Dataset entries
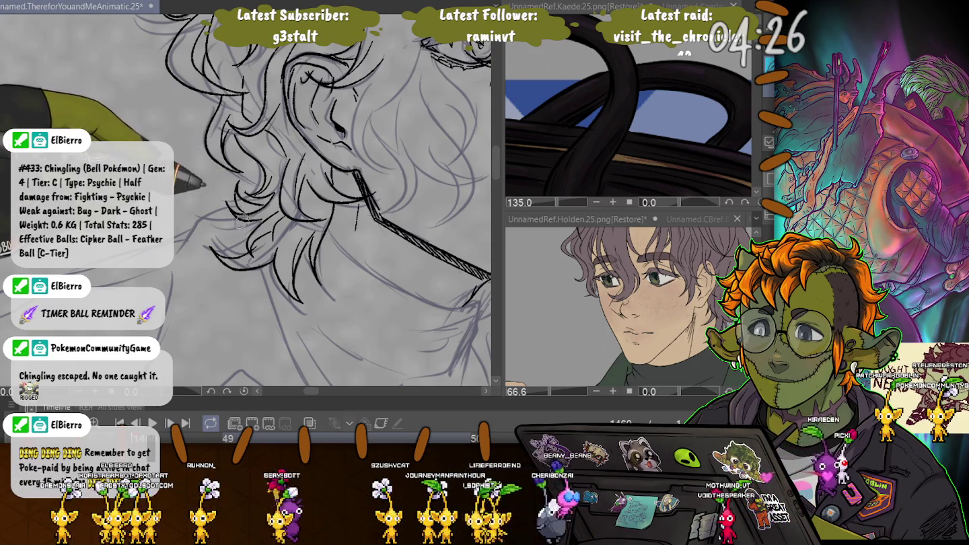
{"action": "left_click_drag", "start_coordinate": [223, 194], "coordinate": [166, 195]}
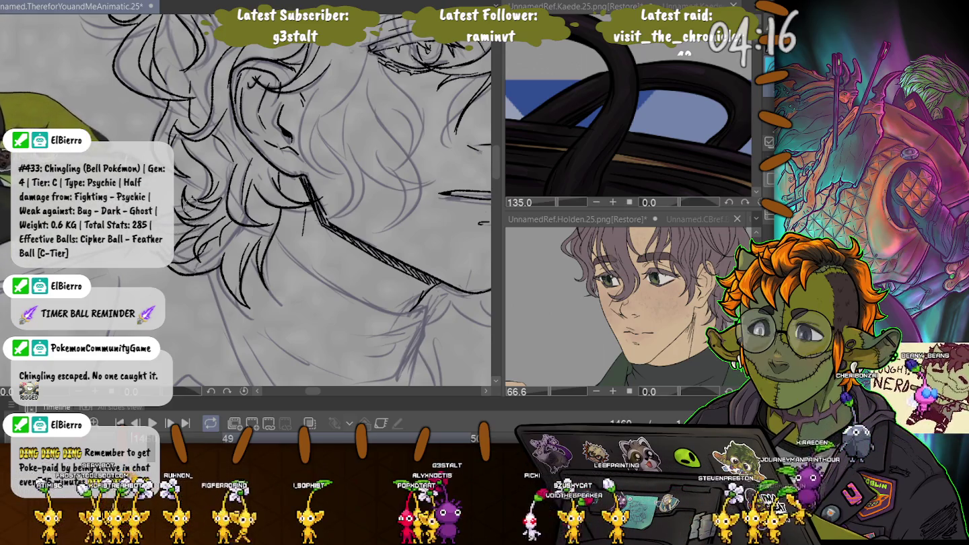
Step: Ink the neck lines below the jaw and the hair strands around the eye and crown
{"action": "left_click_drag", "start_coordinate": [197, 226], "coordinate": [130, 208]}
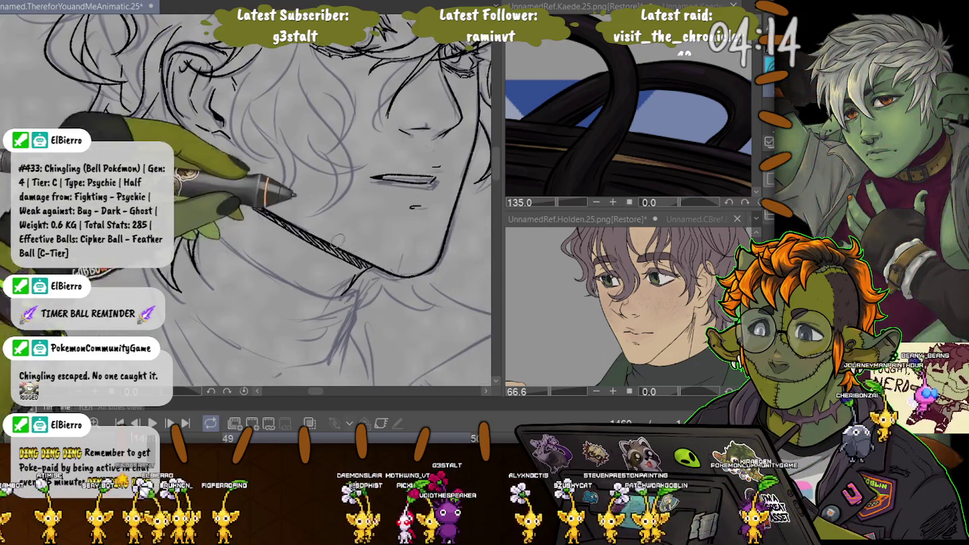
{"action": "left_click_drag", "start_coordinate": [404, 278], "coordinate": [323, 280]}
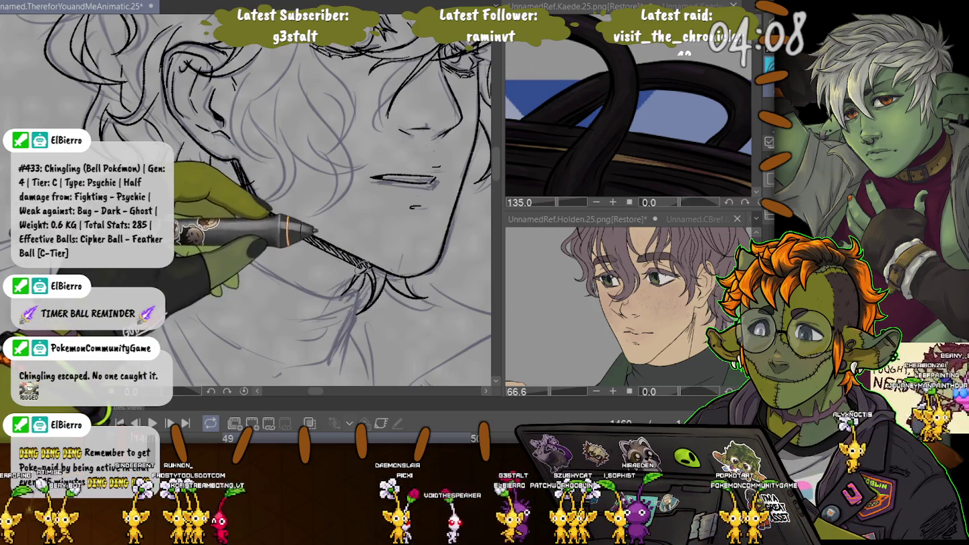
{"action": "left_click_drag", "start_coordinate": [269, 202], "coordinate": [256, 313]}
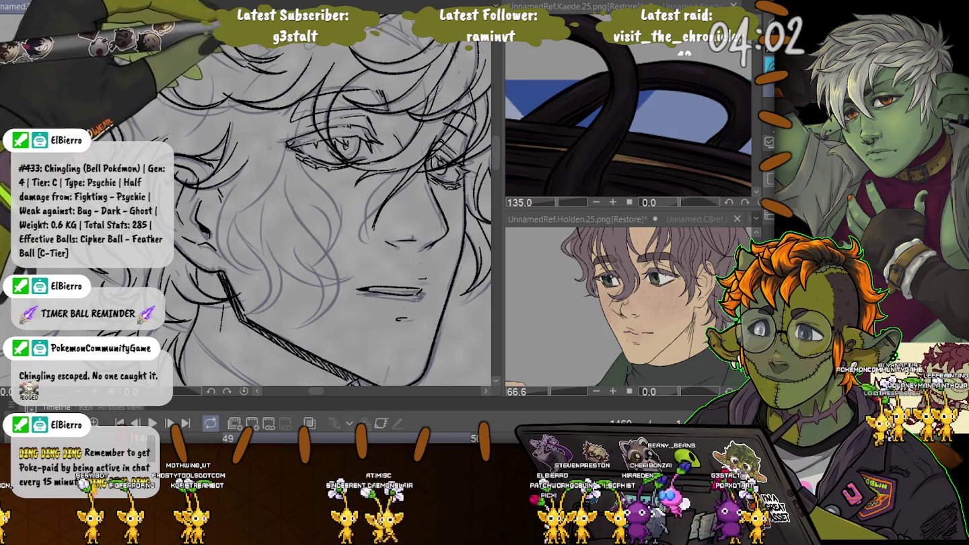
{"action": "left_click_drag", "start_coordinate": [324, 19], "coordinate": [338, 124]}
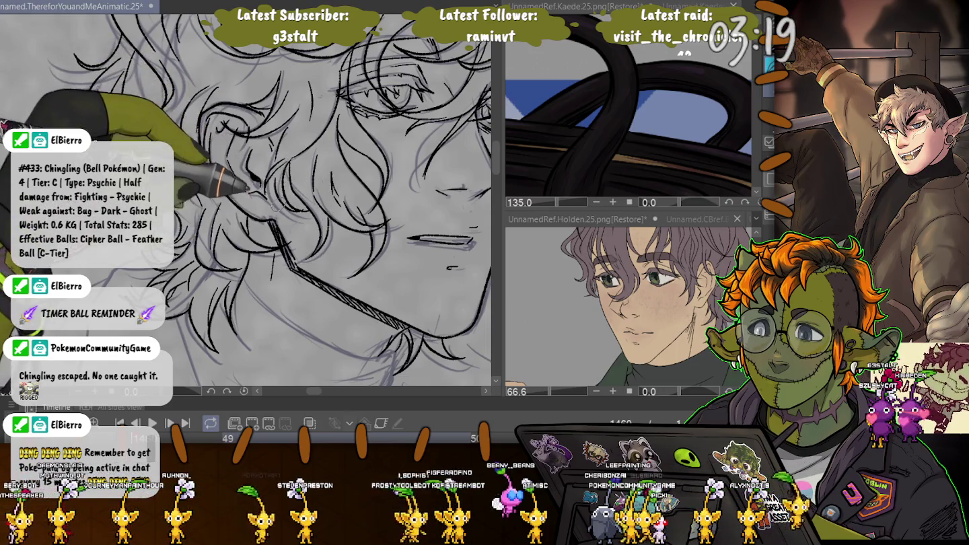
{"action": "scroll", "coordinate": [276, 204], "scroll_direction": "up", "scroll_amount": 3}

§ To do
Retype the entries verbatim and drop the pictures.

§ Answer below
{"action": "left_click_drag", "start_coordinate": [223, 194], "coordinate": [166, 195]}
Step: Ink the neck lines below the jaw and the hair strands around the eye and crown
{"action": "left_click_drag", "start_coordinate": [197, 226], "coordinate": [130, 208]}
{"action": "left_click_drag", "start_coordinate": [404, 278], "coordinate": [323, 280]}
{"action": "left_click_drag", "start_coordinate": [269, 202], "coordinate": [256, 313]}
{"action": "left_click_drag", "start_coordinate": [324, 19], "coordinate": [338, 124]}
{"action": "scroll", "coordinate": [276, 204], "scroll_direction": "up", "scroll_amount": 3}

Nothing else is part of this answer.